In that Euro quarter-final which drifted away from England so relentlessly after the injury to Wayne Rooney, Figo, in his 32nd year and a fading force at the Bernabeu, ran to the limits of his ability.

He was not inspired, but he was involved, ferociously, at times despairingly so and it is of course a matter of football history deeply felt in Portugal that Scolari, the Brazilian, dragged off the motherland's national hero. Right there in front of the Lisbon faithful. Figo scowled and marched to the dressing-room. But Portugal, and Scolari, won and two years on what do we have? Figo playing once again from his heart and every bit of workable sinew.

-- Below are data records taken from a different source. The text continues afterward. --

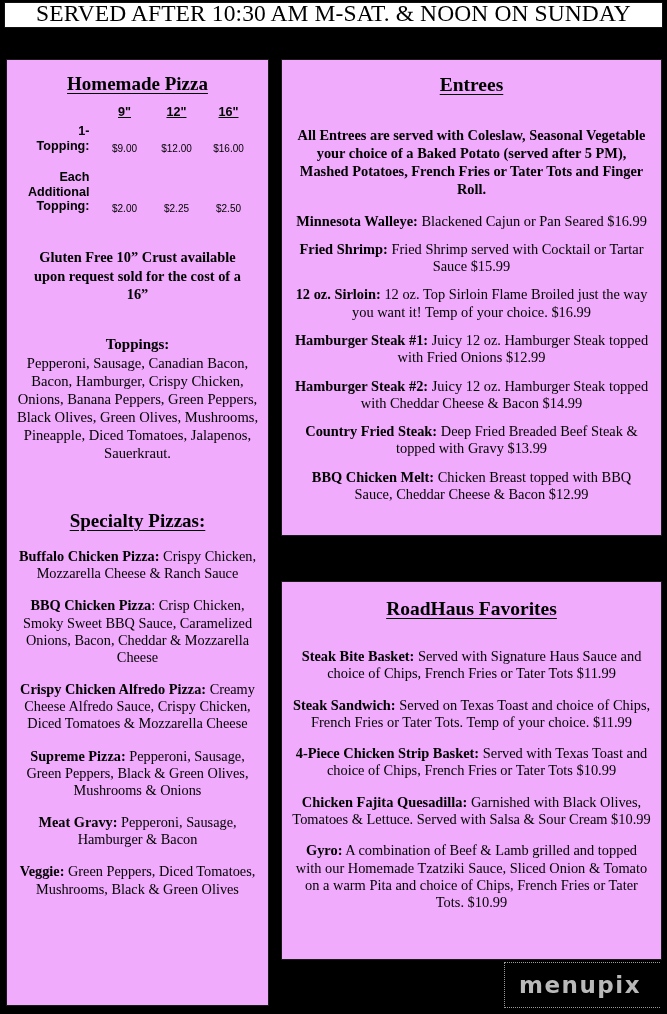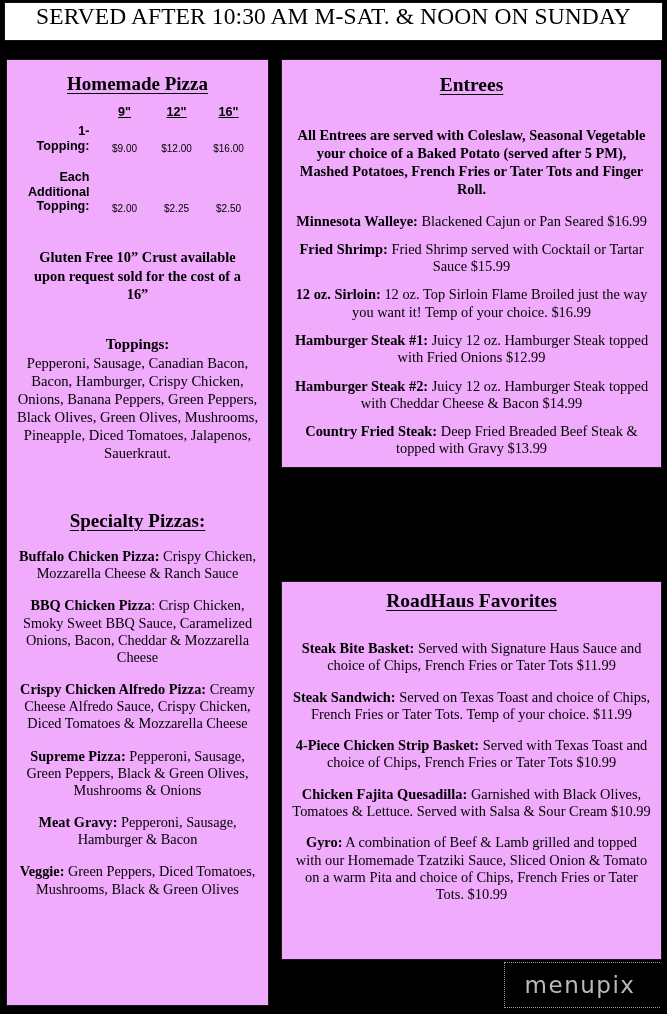--- a/index.html
+++ b/index.html
@@ -20,11 +20,11 @@
   .header-band {
     position: absolute;
     left: 4px; top: 2px;
-    width: 659px; height: 39px;
+    width: 659px; height: 26px;
     background: #ffffff;
     border: 1px solid #111;
     display: flex;
-    align-items: flex-start;
+    align-items: flex-end;
     justify-content: center;
   }
   .header-title {

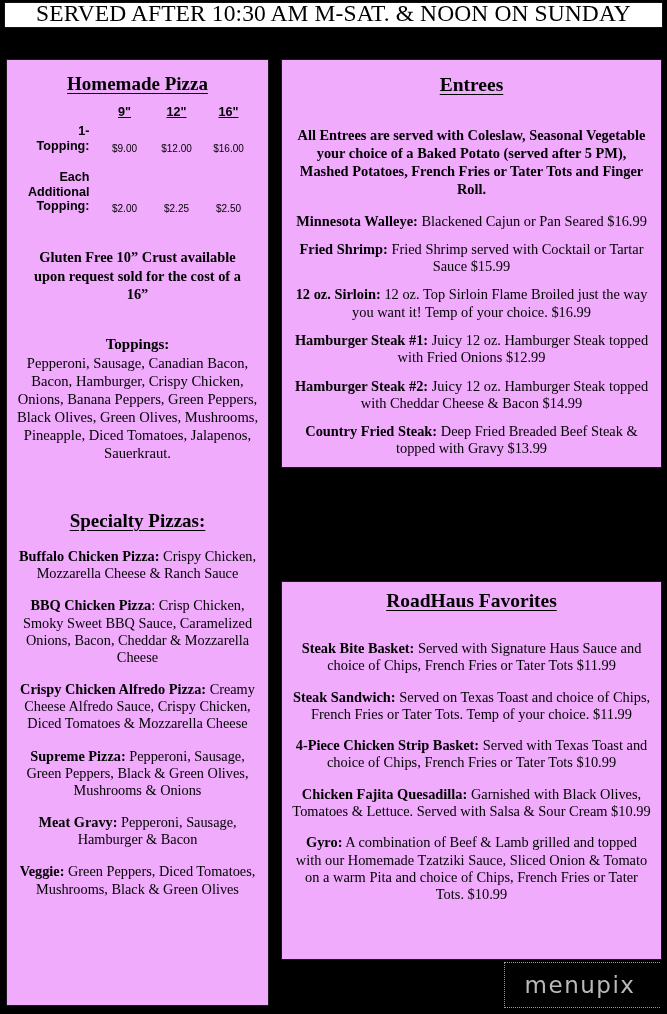--- a/index.html
+++ b/index.html
@@ -43,7 +43,7 @@
     overflow: hidden;
   }
   #panel-left  { left: 6px;   top: 59px;  width: 263px; height: 947px; }
-  #panel-tr    { left: 281px; top: 59px;  width: 381px; height: 409px; }
+  #panel-tr    { left: 281px; top: 59px;  width: 381px; height: 477px; }
   #panel-br    { left: 281px; top: 581px; width: 381px; height: 379px; }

Figo hasn't been a great burning light in this World Cup, not in the entirety of his effect, but he has been one of a generally brilliant tournament's better players. Again his desire has been palpable, and where it matters, out on the field. He took the blow from Scolari and through a mixture of pride and competitive character he has come back; not as some totem from the past, but as a fully contributing player, a wide man of guts and still clearly visible skill. He doesn't disappear from the game, as Beckham did so completely the other night. He gets on with the vital business and as he does he points out, by the way, the value of a coach who operates not on lingering reputation but what he sees before his eyes.

After the tournament in which Figo suffered, for him, the disgrace of being withdrawn from one of his country's most important matches, Beckham was indignant when it was suggested that he had produced less than forceful leadership and acceptable performance. So was Eriksson. He said he wouldn't have done anything differently, and that included his automatic selection of Beckham, who did later admit that he had been operating at less than optimum fitness - a problem, apparently, which was not of his making but that of the Real training regime.

What is so hard to shake, when the England coach denies that he has indulged Beckham at all points of his reign, is an awareness of one of football's soundest rules. It is that no one is beyond the imperatives of fitness and form, a reality that is hard on the memory of Beckham jumping so high out of a tackle that, if attempted, might just have headed off at source the goal that brought Brazil back into the World Cup quarter-final four years ago. It was said on Beckham's behalf that he could hardly risk a hard tackle in his state of fitness. But of course the apologists were right - and that was the problem, among others, of Eriksson's leadership.

For reasons that are too painfully apparent thus far in the 18th World Cup there is a growing reluctance to hark back to England's only success in the tournament, Sir Alf Ramsey's triumph in 1966, but if the urge to live in the present, however it is flawed, is reasonable, it does not mean the moratorium on old lessons fruitfully learned is so easy to tolerate. Compare, for example, the experience of Sir Geoff Hurst, the three-goal hero of the World Cup final, with Beckham's almost certain survival, despite his insipid efforts this week, when the team is announced tomorrow. When the World Cup winners put down their duties the day after the final, Hurst said a cheery goodbye to the coach. "See you at the next match, Alf," said Hurst. "If you are selected, Geoffrey," said Ramsey.

It might just be that England break out of their torpor and their confusions against Ecuador tomorrow, and that they draw sufficient strength to finally break Scolari's hold over their coach and their destiny, but it will not make right so much of what has carried the team to this perilous point. If Beckham does find a vein of gold, for the first time in his five major tournaments, he will be a star shining well beyond the expiry of normal time.

Meanwhile, we can scarcely dispute Scolari's assertion that his position would now be one game short of the near impossible had he had accepted the desperate entreaties of the Football Association and found himself pitted against the interests of his new employers. The obligation to put Sven and David in his pocket one more time would have been more than usually intense. But then, Sven might not have noticed, this is the end of the football business where you have to take the heaviest pressure - and still do the right thing.